# Brief
Go to the line containing "right hip: (438, 268)" below; retype it and all following lines exactly, and leave out the pictures.

# Extracted data

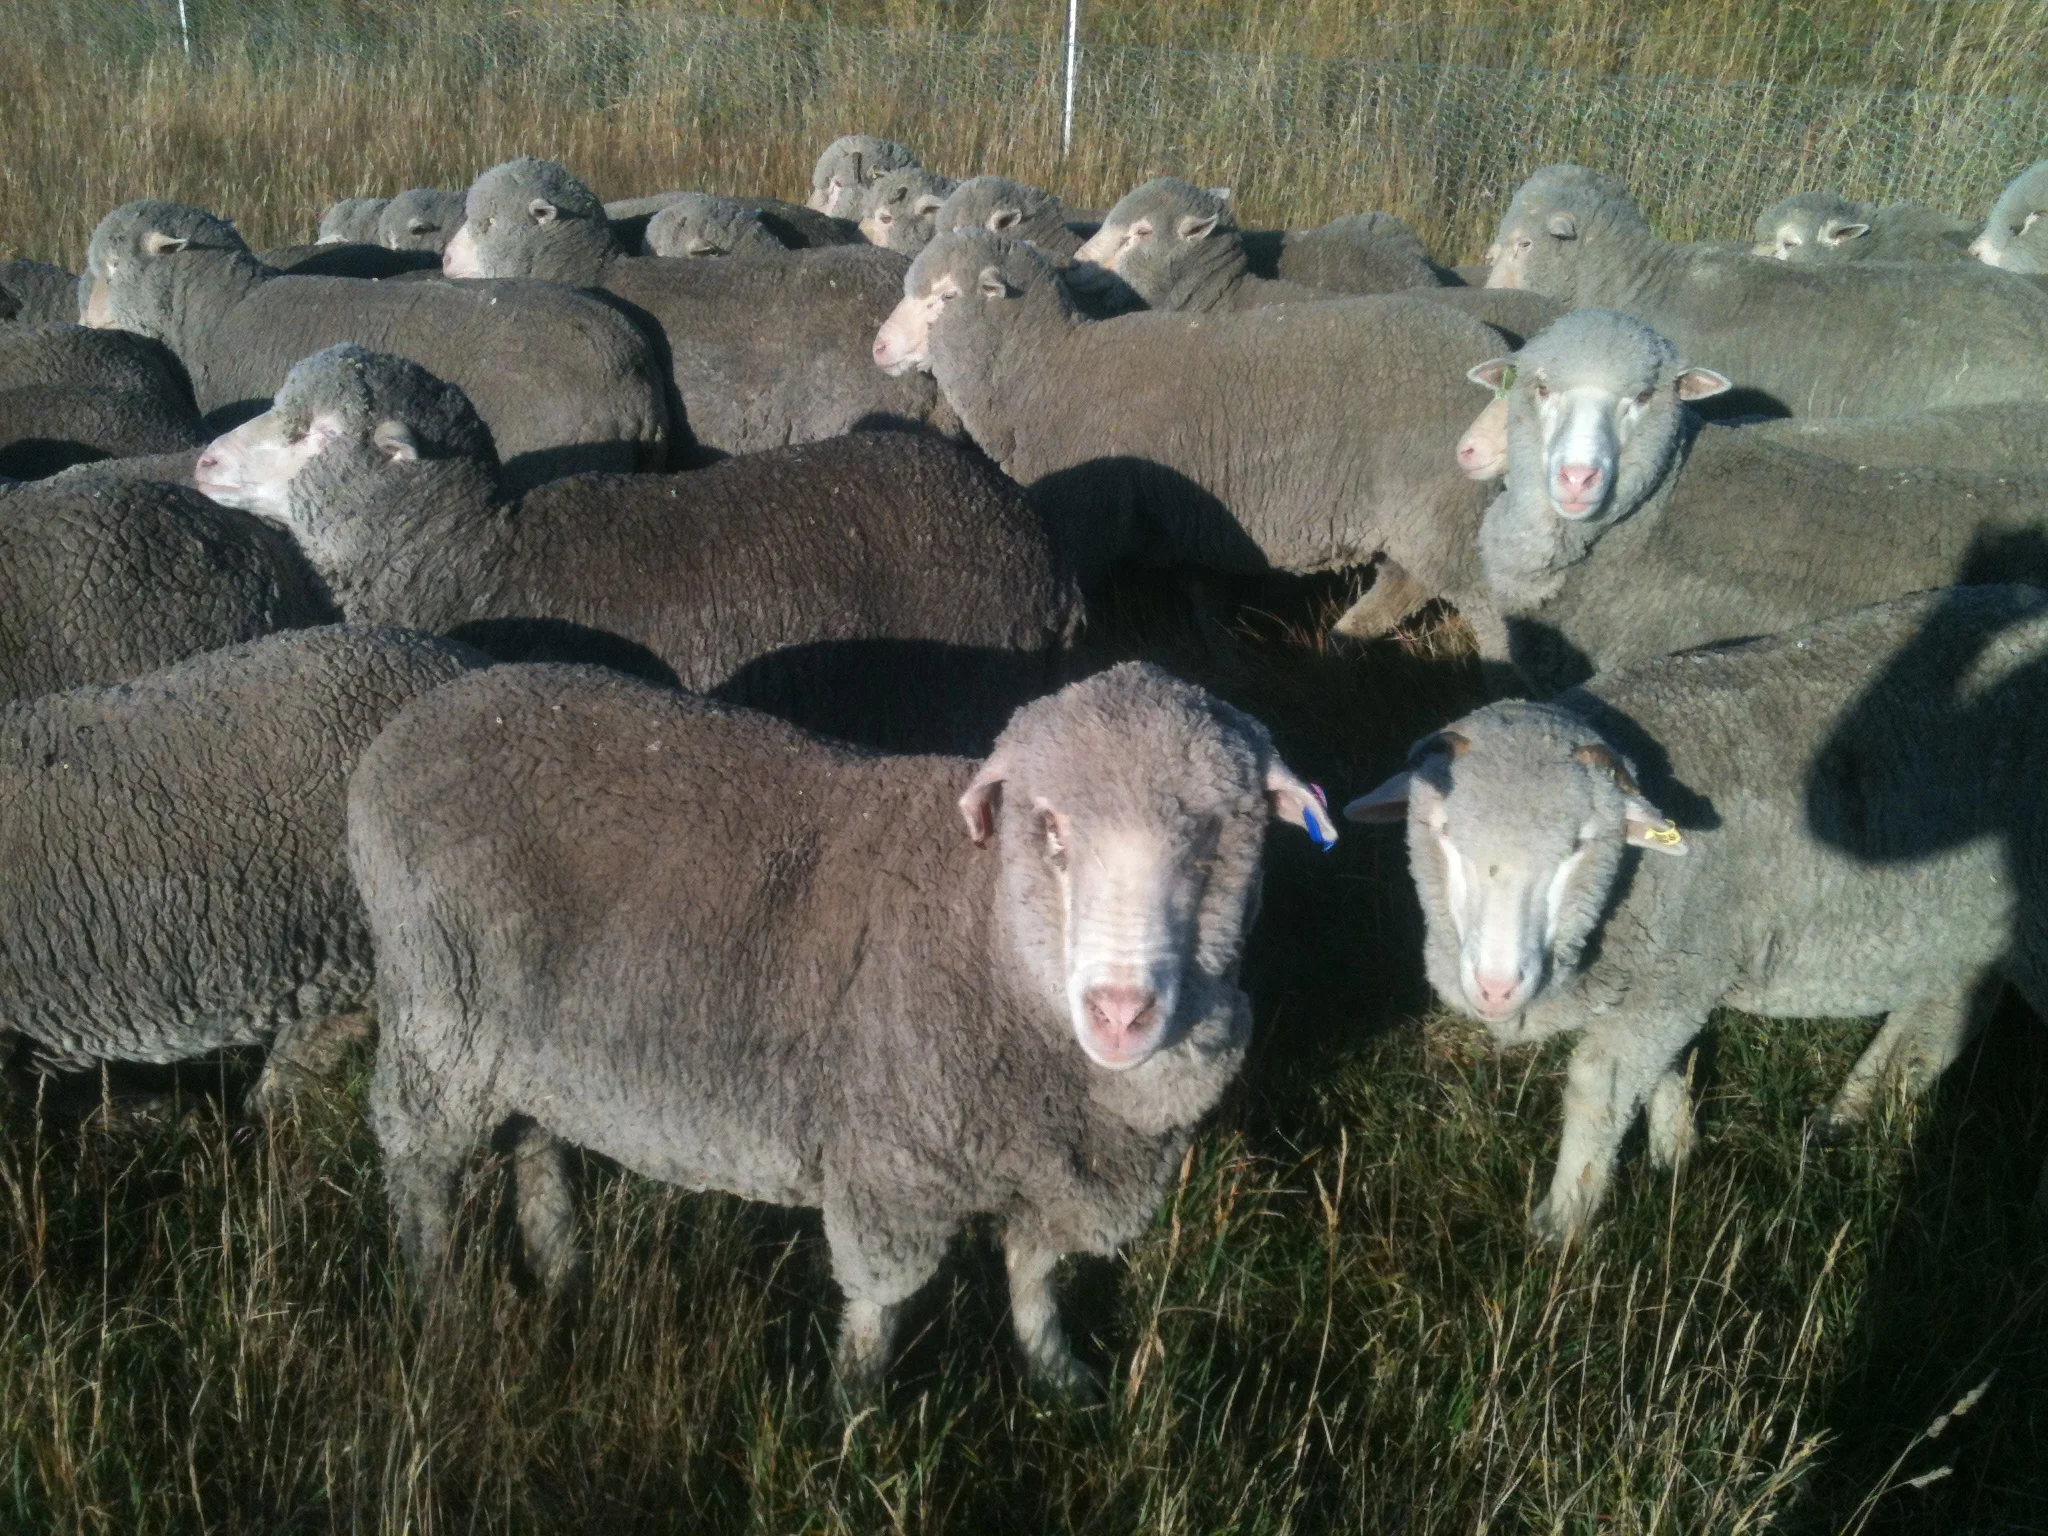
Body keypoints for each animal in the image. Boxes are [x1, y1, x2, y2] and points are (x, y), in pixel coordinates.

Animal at [348, 657, 1336, 1396]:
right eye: (1049, 829)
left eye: (1210, 837)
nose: (1121, 1010)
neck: (984, 935)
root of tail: (408, 726)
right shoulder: (890, 1165)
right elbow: (880, 1308)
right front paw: (854, 1424)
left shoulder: (1054, 1166)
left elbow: (1034, 1280)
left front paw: (1059, 1379)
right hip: (443, 1016)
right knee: (419, 1162)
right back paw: (441, 1308)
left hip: (529, 1037)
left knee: (535, 1138)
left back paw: (558, 1265)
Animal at [873, 230, 1512, 649]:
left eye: (946, 297)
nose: (878, 348)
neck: (1043, 368)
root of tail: (1490, 347)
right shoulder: (1187, 515)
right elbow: (1201, 589)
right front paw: (1221, 645)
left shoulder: (1087, 515)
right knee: (1406, 581)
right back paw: (1344, 639)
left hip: (1450, 506)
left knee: (1485, 603)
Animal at [1344, 585, 2048, 1244]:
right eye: (1440, 831)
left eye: (1579, 845)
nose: (1496, 987)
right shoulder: (1663, 975)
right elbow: (1664, 1068)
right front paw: (1674, 1153)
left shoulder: (1683, 968)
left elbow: (1600, 1086)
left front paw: (1563, 1224)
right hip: (1972, 921)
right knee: (1949, 1015)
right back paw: (1848, 1111)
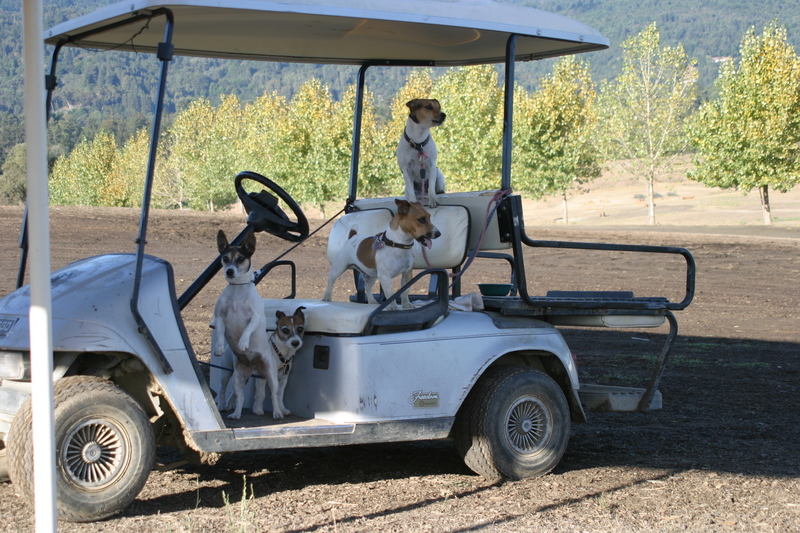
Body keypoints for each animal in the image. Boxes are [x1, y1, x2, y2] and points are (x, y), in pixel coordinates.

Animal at [211, 229, 305, 420]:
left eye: (241, 258)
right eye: (225, 258)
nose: (229, 271)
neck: (237, 291)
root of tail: (253, 366)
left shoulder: (255, 316)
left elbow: (247, 329)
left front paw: (243, 342)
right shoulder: (220, 317)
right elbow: (220, 332)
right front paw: (218, 347)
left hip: (270, 377)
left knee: (273, 395)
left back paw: (276, 413)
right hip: (233, 375)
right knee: (231, 392)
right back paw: (232, 411)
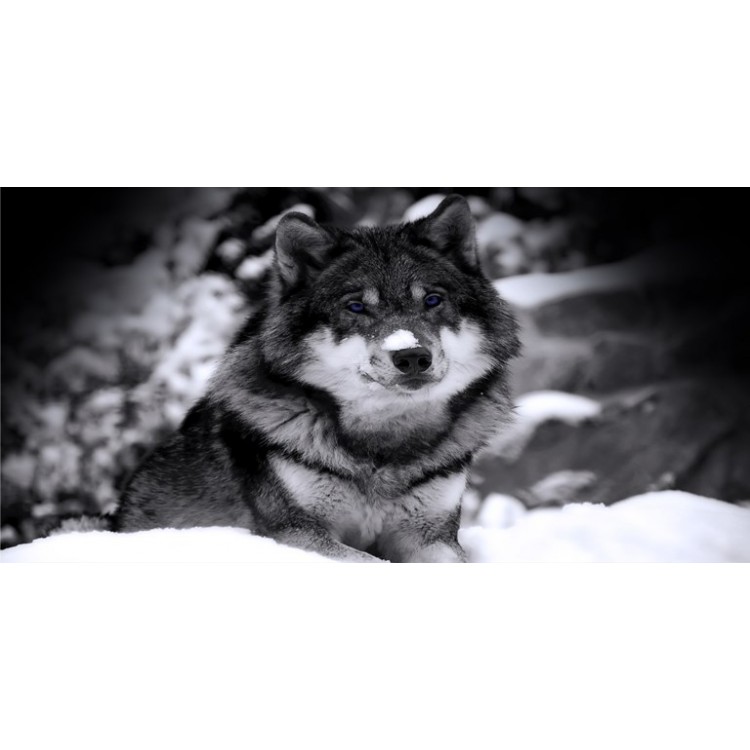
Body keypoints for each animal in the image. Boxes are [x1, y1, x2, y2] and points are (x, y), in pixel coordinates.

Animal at [114, 195, 520, 562]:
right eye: (356, 306)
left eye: (433, 300)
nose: (412, 356)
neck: (382, 447)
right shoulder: (295, 532)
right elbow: (370, 561)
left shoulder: (431, 536)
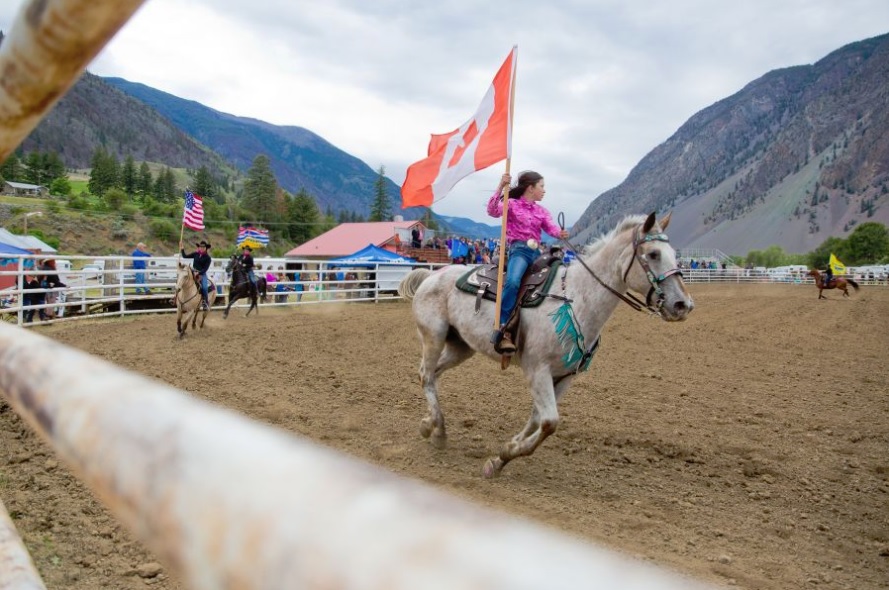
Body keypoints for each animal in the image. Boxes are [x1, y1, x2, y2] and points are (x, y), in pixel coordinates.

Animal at [398, 214, 692, 480]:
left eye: (674, 254)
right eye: (653, 254)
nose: (683, 305)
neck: (576, 297)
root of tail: (431, 276)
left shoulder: (564, 376)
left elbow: (537, 419)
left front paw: (503, 455)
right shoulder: (537, 370)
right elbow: (550, 422)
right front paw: (504, 454)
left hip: (461, 347)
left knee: (432, 374)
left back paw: (430, 427)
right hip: (433, 336)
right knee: (426, 374)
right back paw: (438, 430)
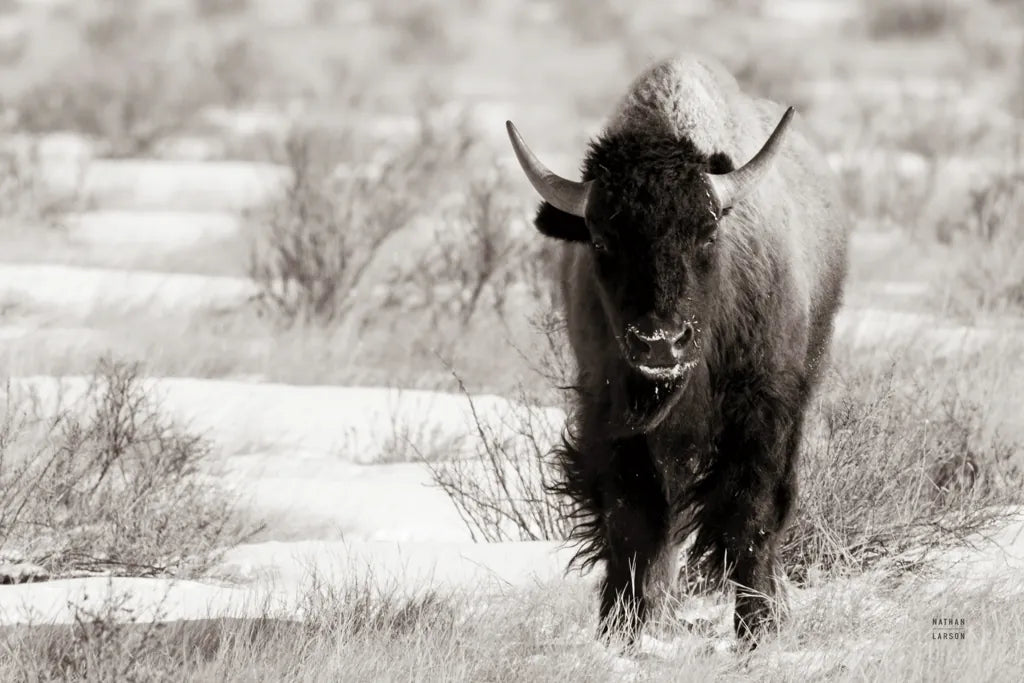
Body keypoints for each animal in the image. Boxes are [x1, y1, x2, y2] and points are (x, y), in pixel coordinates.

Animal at [506, 54, 850, 645]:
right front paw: (619, 632)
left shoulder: (763, 415)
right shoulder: (610, 420)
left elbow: (751, 517)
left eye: (706, 233)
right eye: (601, 241)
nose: (660, 343)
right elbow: (632, 525)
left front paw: (758, 631)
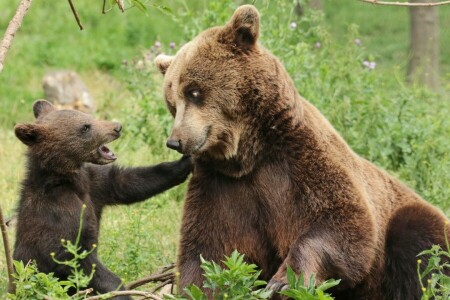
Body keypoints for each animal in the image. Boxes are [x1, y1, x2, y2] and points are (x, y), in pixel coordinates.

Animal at [156, 5, 450, 300]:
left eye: (194, 92)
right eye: (172, 103)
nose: (175, 141)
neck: (250, 154)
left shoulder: (302, 161)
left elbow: (343, 223)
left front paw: (285, 280)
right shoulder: (223, 187)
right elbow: (210, 250)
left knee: (421, 243)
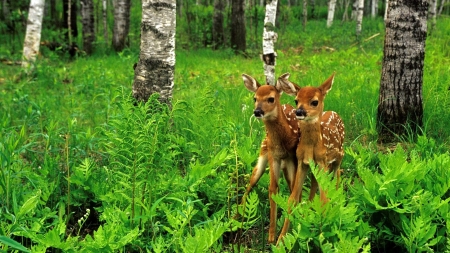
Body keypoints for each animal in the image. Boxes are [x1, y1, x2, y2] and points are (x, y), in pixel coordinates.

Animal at [241, 74, 318, 244]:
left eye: (271, 98)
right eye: (254, 98)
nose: (257, 111)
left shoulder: (293, 158)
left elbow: (293, 192)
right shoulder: (273, 156)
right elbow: (273, 188)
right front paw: (270, 236)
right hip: (263, 153)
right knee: (251, 182)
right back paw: (236, 217)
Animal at [274, 71, 344, 245]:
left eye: (314, 101)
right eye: (296, 100)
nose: (299, 112)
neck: (311, 148)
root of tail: (335, 113)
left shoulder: (323, 161)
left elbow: (324, 198)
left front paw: (324, 235)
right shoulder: (302, 163)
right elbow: (293, 199)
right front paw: (281, 240)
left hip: (339, 156)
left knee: (338, 175)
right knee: (314, 185)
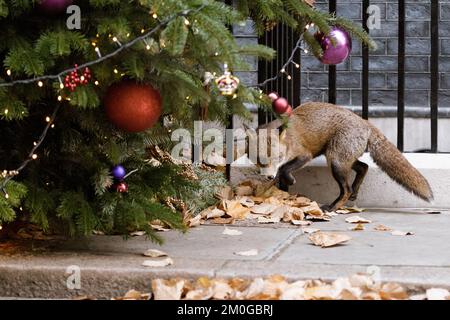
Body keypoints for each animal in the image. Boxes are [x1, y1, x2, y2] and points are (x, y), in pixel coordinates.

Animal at [258, 102, 434, 212]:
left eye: (278, 157)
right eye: (260, 160)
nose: (269, 176)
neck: (289, 139)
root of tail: (365, 122)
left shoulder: (304, 155)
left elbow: (284, 168)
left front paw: (288, 180)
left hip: (335, 161)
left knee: (346, 190)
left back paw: (333, 207)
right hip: (341, 158)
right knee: (364, 167)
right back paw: (355, 191)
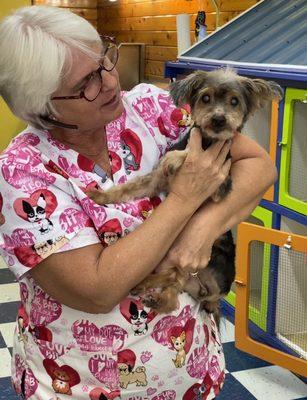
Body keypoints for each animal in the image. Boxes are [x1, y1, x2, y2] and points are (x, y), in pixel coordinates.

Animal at [89, 69, 284, 316]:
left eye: (234, 102)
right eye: (206, 98)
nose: (219, 119)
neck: (208, 141)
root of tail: (208, 291)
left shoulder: (221, 184)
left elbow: (187, 156)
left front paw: (175, 158)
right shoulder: (155, 181)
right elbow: (130, 188)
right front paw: (99, 196)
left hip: (206, 254)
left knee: (173, 286)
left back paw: (153, 291)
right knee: (172, 287)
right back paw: (148, 288)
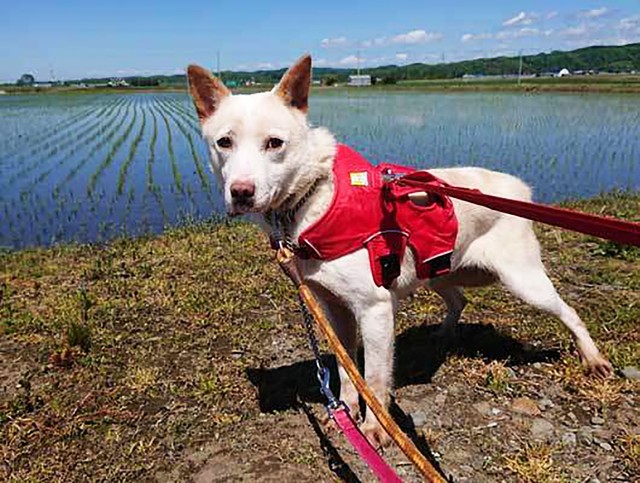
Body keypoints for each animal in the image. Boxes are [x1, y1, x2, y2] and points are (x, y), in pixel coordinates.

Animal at [188, 54, 612, 448]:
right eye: (223, 142)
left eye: (274, 143)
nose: (241, 193)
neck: (317, 198)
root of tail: (518, 188)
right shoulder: (335, 310)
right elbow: (347, 372)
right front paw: (344, 414)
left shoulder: (374, 310)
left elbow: (374, 378)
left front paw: (375, 428)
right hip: (438, 268)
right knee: (458, 299)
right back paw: (442, 336)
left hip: (522, 280)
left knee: (568, 311)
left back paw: (592, 358)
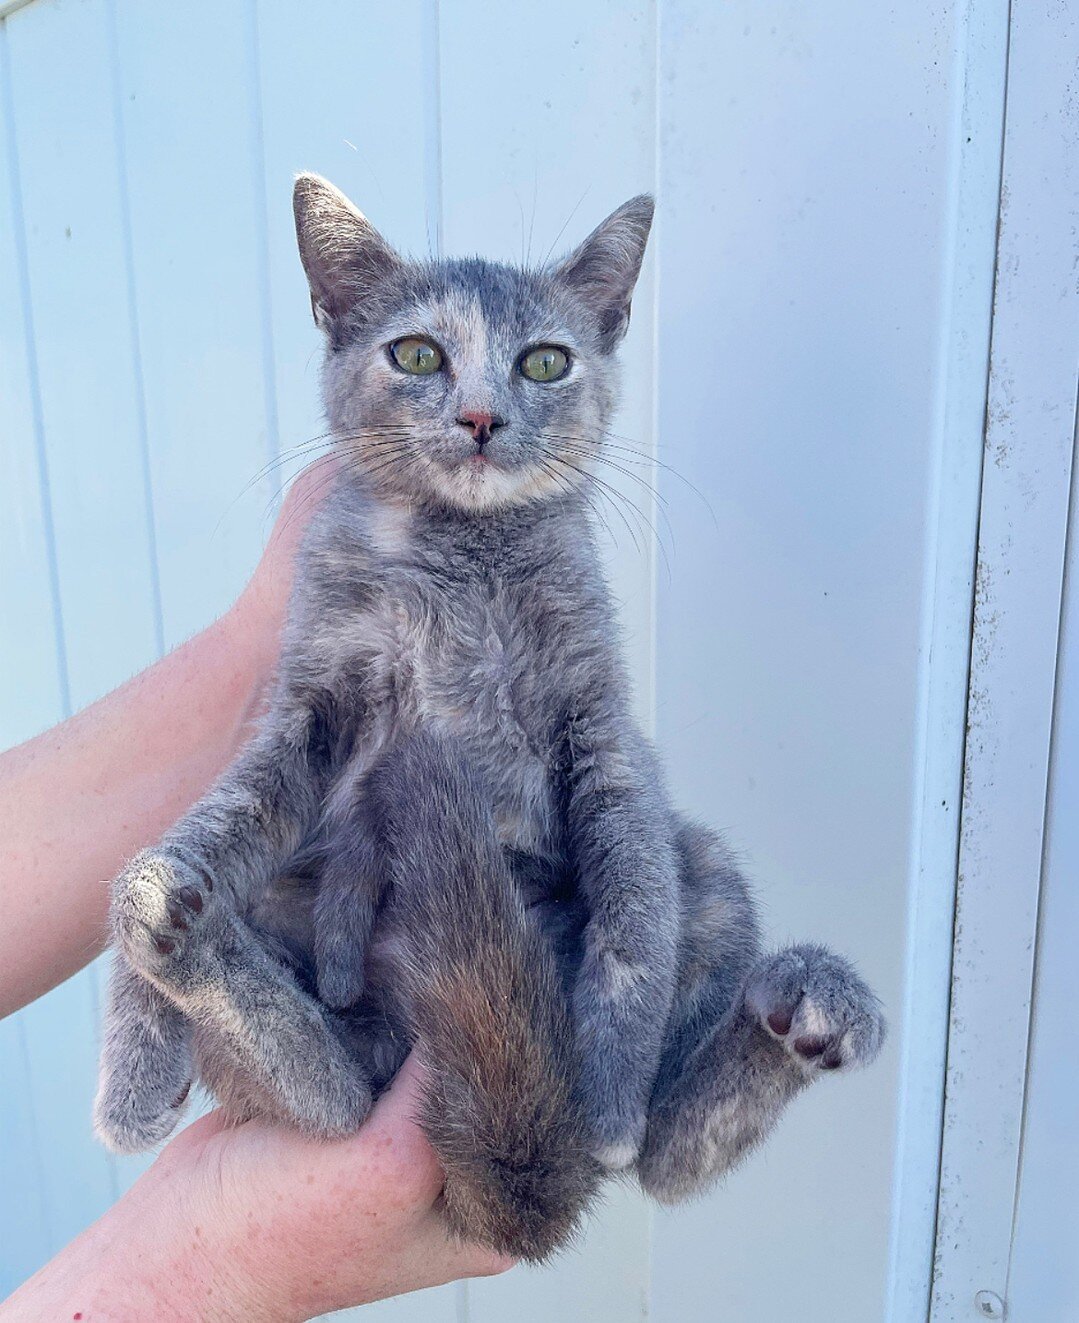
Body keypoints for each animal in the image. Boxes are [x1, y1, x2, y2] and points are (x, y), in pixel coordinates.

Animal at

# Result of this exercise
right hip: (438, 268)
right knee: (458, 299)
right back paw: (442, 336)
left hip: (522, 280)
left knee: (568, 311)
left back paw: (592, 358)
Body keypoints for each animal in the image. Boxes are [x1, y1, x2, y2] and points are (x, y), in pixel coordinates.

Animal at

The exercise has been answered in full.